Saved entries:
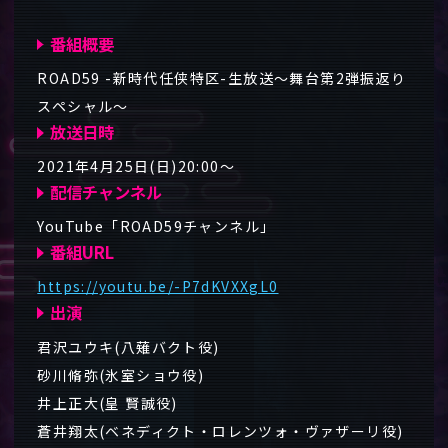
番組概要
ROAD59 -新時代任侠特区-生放送～舞台第2弾振返り
スペシャル～
放送日時
2021年4月25日(日)20:00～
配信チャンネル
YouTube「ROAD59チャンネル」
番組URL
https://youtu.be/-P7dKVXXgL0
出演
君沢ユウキ(八薙バクト役)
砂川脩弥(氷室ショウ役)
井上正大(皇 賢誠役)
蒼井翔太(ベネディクト・ロレンツォ・ヴァザーリ役)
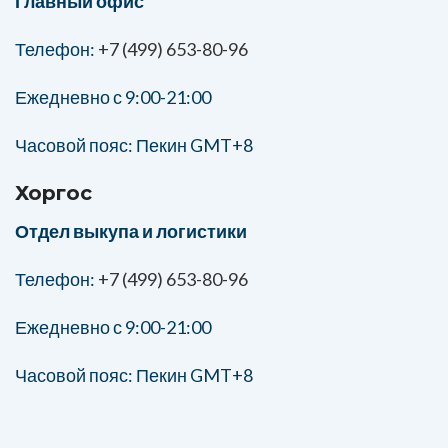
Главный офис
Телефон:
+7 (499) 653-80-96
Ежедневно с 9:00-21:00
Часовой пояс: Пекин GMT+8
Хоргос
Отдел выкупа и логистики
Телефон:
+7 (499) 653-80-96
Ежедневно с 9:00-21:00
Часовой пояс: Пекин GMT+8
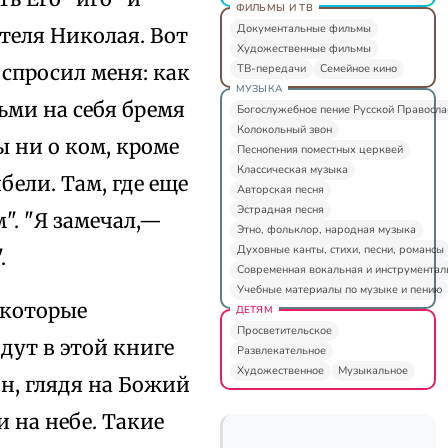
ФИЛЬМЫ И ТВ
Документальные фильмы
теля Николая. Вот
Художественные фильмы
спросил меня: как
ТВ-передачи
Семейное кино
МУЗЫКА
ьми на себя бремя
Богослужебное пение Русской Правосл
Колокольный звон
 ни о ком, кроме
Песнопения поместных церквей
Классическая музыка
бели. Там, где еще
Авторская песня
Эстрадная песня
". "Я замечал,—
Этно, фольклор, народная музыка
Духовные канты, стихи, песни, романсы
.
Современная вокальная и инструментал
Учебные материалы по музыке и пению
 которые
ДЕТЯМ
Просветительское
дут в этой книге
Развлекательное
Художественное
Музыкальное
н, глядя на Божий
и на небе. Такие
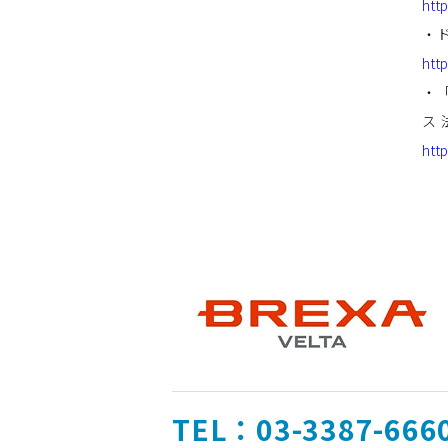
htt
・
htt
・
ス
htt
TEL：03-3387-666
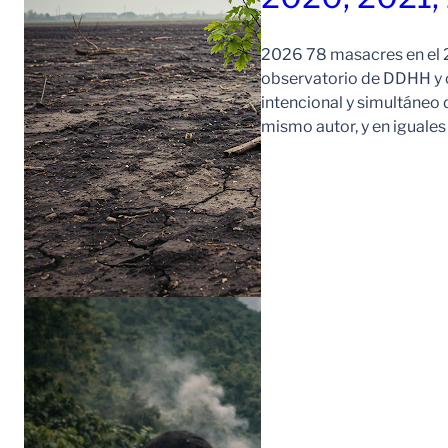
2026 78 masacres en el 2
observatorio de DDHH y c
intencional y simultáneo 
mismo autor, y en iguale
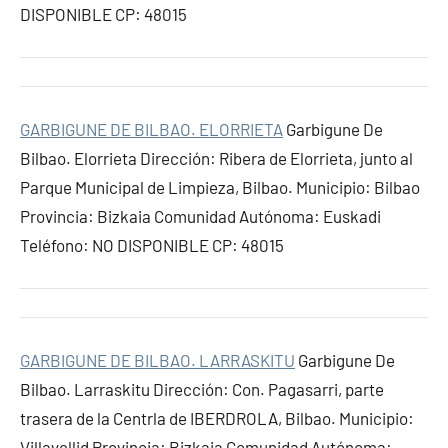
DISPONIBLE CP: 48015
GARBIGUNE DE BILBAO. ELORRIETA
Garbigune De
Bilbao. Elorrieta Dirección: Ribera de Elorrieta, junto al
Parque Municipal de Limpieza, Bilbao. Municipio: Bilbao
Provincia: Bizkaia Comunidad Autónoma: Euskadi
Teléfono: NO DISPONIBLE CP: 48015
GARBIGUNE DE BILBAO. LARRASKITU
Garbigune De
Bilbao. Larraskitu Dirección: Con. Pagasarri, parte
trasera de la Centrla de IBERDROLA, Bilbao. Municipio:
Villavellid Provincia: Bizkaia Comunidad Autónoma:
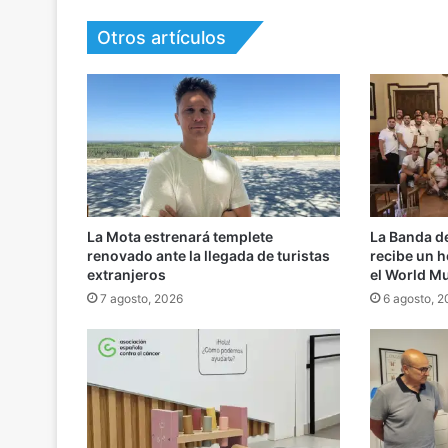
Otros artículos
La Mota estrenará templete
La Banda d
renovado ante la llegada de turistas
recibe un h
extranjeros
el World M
7 agosto, 2026
6 agosto, 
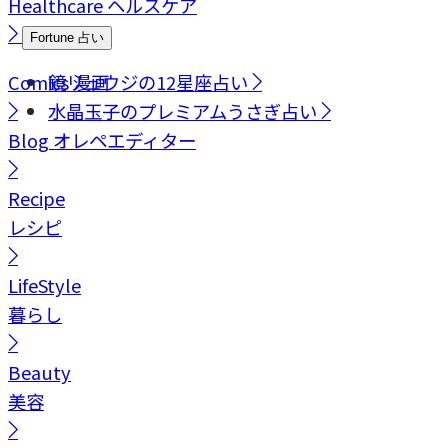
Healthcare
ヘルスケア
Fortune
占い
Comics
鏡リュウジの12星座占い
漫画
水晶玉子のプレミアムうさぎ占い
Blog
オレペエディター
Recipe
レシピ
LifeStyle
暮らし
Beauty
美容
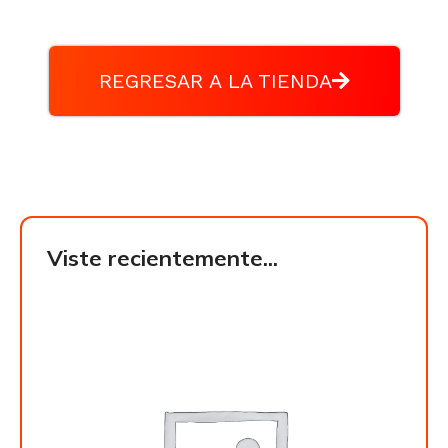
REGRESAR A LA TIENDA
Viste recientemente...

▸ Problem
Give the exact lines, and only those, from the line containing "ьми на себя бремя" through the line containing "Музыкальное" in the entries above.

▸ Your response
ьми на себя бремя
Богослужебное пение Русской Правосл
Колокольный звон
 ни о ком, кроме
Песнопения поместных церквей
Классическая музыка
бели. Там, где еще
Авторская песня
Эстрадная песня
". "Я замечал,—
Этно, фольклор, народная музыка
Духовные канты, стихи, песни, романсы
.
Современная вокальная и инструментал
Учебные материалы по музыке и пению
 которые
ДЕТЯМ
Просветительское
дут в этой книге
Развлекательное
Художественное
Музыкальное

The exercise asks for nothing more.